3. Aplikasikan secara Merata pada Seluruh Permukaan

Milan Omnitect Water Repellent dapat diaplikasikan menggunakan kuas, roller, atau sprayer. Oleskan secara merata ke seluruh permukaan dinding bata ekspos dan pastikan tidak ada area yang terlewat.

4. Basta con aplicar una sola capa

Aplikasikan produk sebanyak satu lapis untuk mendapatkan perlindungan optimal. Pastikan lapisan diaplikasikan secara merata sehingga seluruh permukaan yang membutuhkan perlindungan telah terlapisi dengan baik.

5. Biarkan Lapisan Mengering dan Meresap Sempurna

Setelah aplikasi selesai, biarkan Milan Omnitect Water Repellent mengering dan meresap dengan sempurna. Hindari menyentuh atau mengganggu permukaan selama proses pengeringan agar lapisan dapat bekerja secara optimal.

6. Hindari Air dan Hujan Selama Proses Pengeringan

Selama lapisan masih dalam proses pengeringan, pastikan permukaan tidak terkena air atau hujan.
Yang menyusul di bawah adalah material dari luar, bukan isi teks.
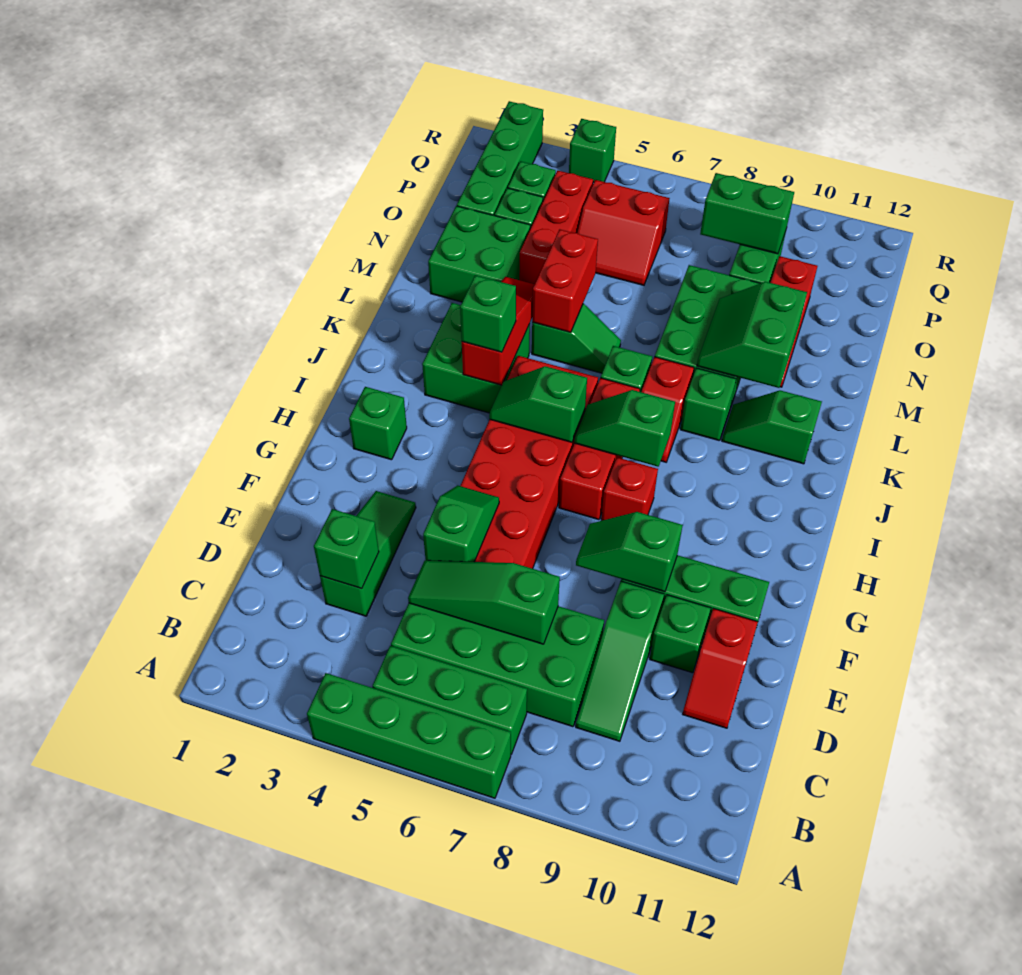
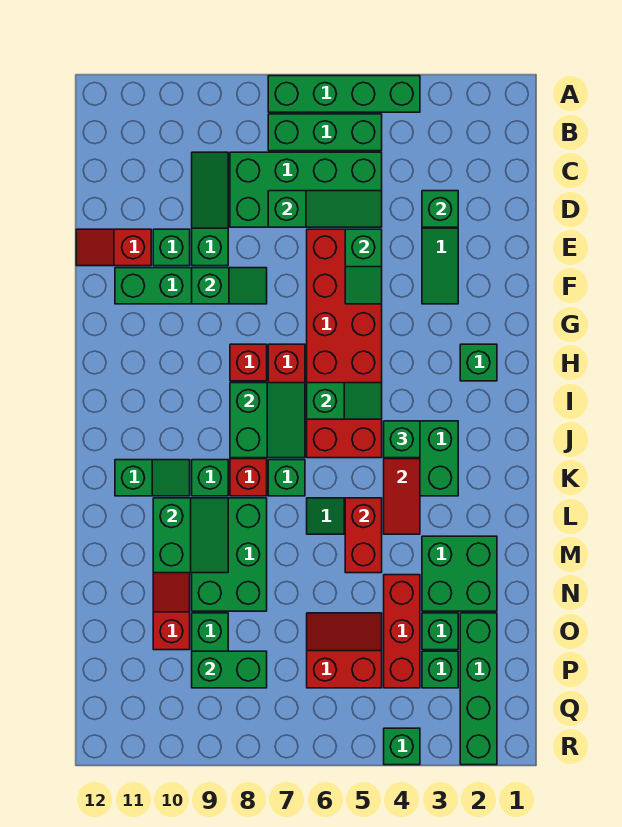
red 1x2 slope [683,609,758,728] -> red 1x2 slope turned to [76,229,151,266]
green 1x2 slope [574,390,675,467] -> green 2x2 slope [230,383,305,458]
Perlindungan dari paparan air selama proses ini membantu memastikan hasil aplikasi dan perlindungan Milan Omnitect Water Repellent tetap maksimal.

Cegah Dinding Bata Ekspos Bangunan Kusam dengan Perlindungan dari Milan Omnitect Water Repellent!

Bata ekspos yang cantik jangan sampai kalah sama lumut. Kalau Milanians ingin mempertahankan karakter natural dinding sekaligus memberikan perlindungan tambahan dari air, saatnya pilih perlindungan yang memang dirancang untuk menghadapi masalah tersebut.

PT Indocipta Wisesa menghadirkan Omnitect Water Repellent sebagai solusi perlindungan permukaan yang membantu menjaga material dari paparan air dan kelembapan.

Asistencia Milan Omnitect Hidrófugo bukan sekadar sebagai pelindung biasa, tapi juga membantu menjaga tampilan material alaminya, meskipun sudah bertahun-tahun digunakan.

Tertarik membuat dinding bata ekspos tetap tampil natural tanpa membiarkannya cepat kusam? Klik banner di bawah dan temukan perlindungan yang tepat dari Milan Omnitect Water Repellent!

Customer service wanita Indonesia dengan seragam hitam logo Milan di lingkungan industrial modern PT Indocipta Wisesa bersama produk coating, adhesive, dan industrial finishing profesional.